## Document section
============

Fascinating! Thanks for filing this issue. I think mawk, frawk, and gawk may all be buffering their file IO a bit differently. I can try to take a look at what mawk is doing and compare it with the Rust standard library.
I assume mawk might not do line buffering in this case.
The original code I had is actually decompressing gziiped files and writing out gzipped files via those *_cmd
commands:
https://github.com/aertslab/single_cell_toolkit/blob/master/barcode_10x_scatac_fastqs.sh
I definitely think that line buffering on output was a big issue in the last benchmark. That's fixed in the latest commit; reading is still slower though.
Could CommanReader be used for reading from pipes to solve this issue? https://docs.rs/grep-cli/latest/grep_cli/struct.CommandReader.html
Feel free to try things out on that latest commit: I don't notice any improvement (and wrapping in a BufRead
doesn't seem to help either, unfortunately).
Probably it is not related to reading from a pipe, but just getline that is slow. When reading from a premade file directly (with getline) instead of a piped filehandle, the slowdown is the same.

============

## Problem to solve
Continue the forum thread about awk file buffering and slow getline reads from the point where it stops.

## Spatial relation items
============

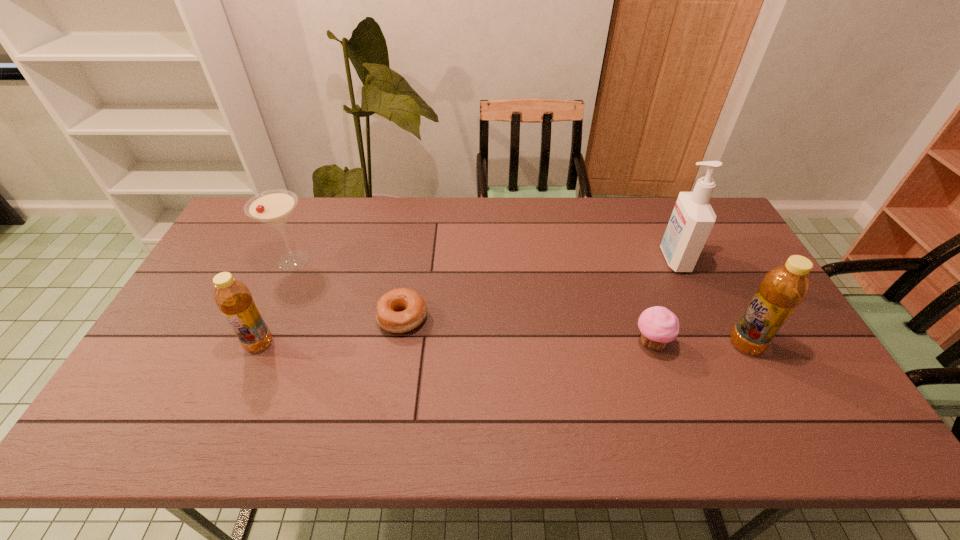
You are a GUI agent. You are given a task and a screenshot of the screen. Output one action in this format:
    pyautogui.click(x=<x>, y=<y>)
    Task: Click on the free space at the left edge of the desktop
    This screenshot has width=960, height=540.
    Given the screenshot: What is the action you would take?
    pyautogui.click(x=221, y=252)

This screenshot has width=960, height=540. In the image, there is a desktop. Identify the location of vacant region at the near right corner. (773, 381).

I want to click on free space between the second shortest object and the left bottle, so click(x=455, y=343).

I want to click on unoccupied position between the martini and the left bottle, so click(276, 302).

Locate an element on the screen. Image resolution: width=960 pixels, height=540 pixels. empty location between the shorter bottle and the cleansing agent is located at coordinates (467, 301).

Where is `free space between the left bottle and the second tallest object`? Image resolution: width=960 pixels, height=540 pixels. free space between the left bottle and the second tallest object is located at coordinates (502, 344).

At what (x,y) coordinates should I click in order to perform the action: click on vacant space that is in between the martini and the cupcake. Please return your answer as a coordinate pair (x, y). Image resolution: width=960 pixels, height=540 pixels. Looking at the image, I should click on (472, 302).

You are a GUI agent. You are given a task and a screenshot of the screen. Output one action in this format:
    pyautogui.click(x=<x>, y=<y>)
    Task: Click on the vacant space that's between the left bottle and the fourth object from left to right
    The width and height of the screenshot is (960, 540).
    Given the screenshot: What is the action you would take?
    pyautogui.click(x=455, y=343)

You are a GUI agent. You are given a task and a screenshot of the screen. Output one action in this format:
    pyautogui.click(x=<x>, y=<y>)
    Task: Click on the empty space that is in between the third object from left to right and the martini
    The height and width of the screenshot is (540, 960).
    Given the screenshot: What is the action you would take?
    pyautogui.click(x=348, y=289)

Where is `empty space between the fourth object from right to left and the left bottle`? The image size is (960, 540). empty space between the fourth object from right to left and the left bottle is located at coordinates (331, 331).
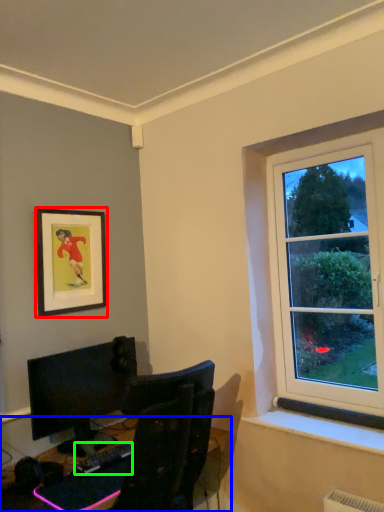
Question: Which object is the closest to the picture frame (highlighted by a red box)? Choose among these: desk (highlighted by a blue box) or computer keyboard (highlighted by a green box).

Choices:
 (A) desk
 (B) computer keyboard

Answer: (A)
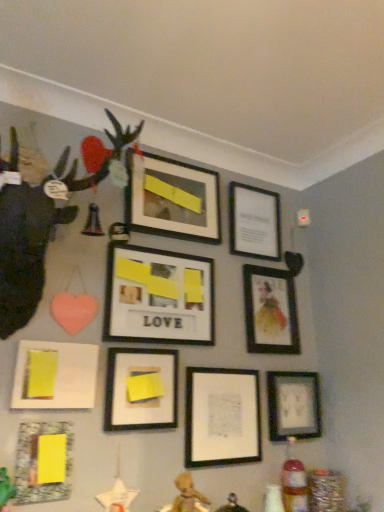
Question: Looking at the image, does matte black picture frame at upper right, placed as the 2th picture frame when sorted from right to left, seem bigger or smaller compared to matte glass picture frame at lower left, the first picture frame when ordered from left to right?

Choices:
 (A) small
 (B) big

Answer: (B)

Question: From a real-world perspective, is matte black picture frame at upper right, placed as the 2th picture frame when sorted from right to left, physically located above or below matte glass picture frame at lower left, the first picture frame when ordered from left to right?

Choices:
 (A) below
 (B) above

Answer: (B)

Question: Which is nearer to the matte black picture frame at upper center, the fifth picture frame viewed from the left?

============

## Exercise output
❯ time yes | head -n 100000000 | frawk '{ print $0 }' > /dev/null
real 0m8.219s
user 0m8.313s
sys 0m0.421s
❯ time yes | head -n 100000000 | frawk 'BEGIN { while ( (getline line1 < "/dev/stdin") > 0 ) { print line1 } }' > /dev/null
real 0m23.011s
user 0m23.014s
sys 0m0.491s
❯ time yes | head -n 100000000 | frawk 'BEGIN { while ( (getline line1 < "/dev/stdin") > 0 ) { print line1 > "/dev/null" } }'
real 0m26.739s
user 0m26.760s
sys 0m0.512s
❯ time yes | head -n 100000000 | frawk 'BEGIN { write_cmd = "cat > /dev/null"; while ( (getline line1 < "/dev/stdin") > 0 ) { print line1 | write_cmd } }'
real 0m26.507s
user 0m26.519s
sys 0m0.564s
# Create file first.
❯ yes | head -n 100000000 > 100000000.txt
❯ time frawk 'BEGIN { while ( (getline line1 < "100000000.txt") > 0 ) { print line1 } }' > /dev/null
real 0m23.025s
user 0m22.778s
sys 0m0.148s
Also now that CommandReader is used, it should be relatively straightforward to be able to handle compressed text files automagically if requested by constructing a CommandReader with the correct decompression tool.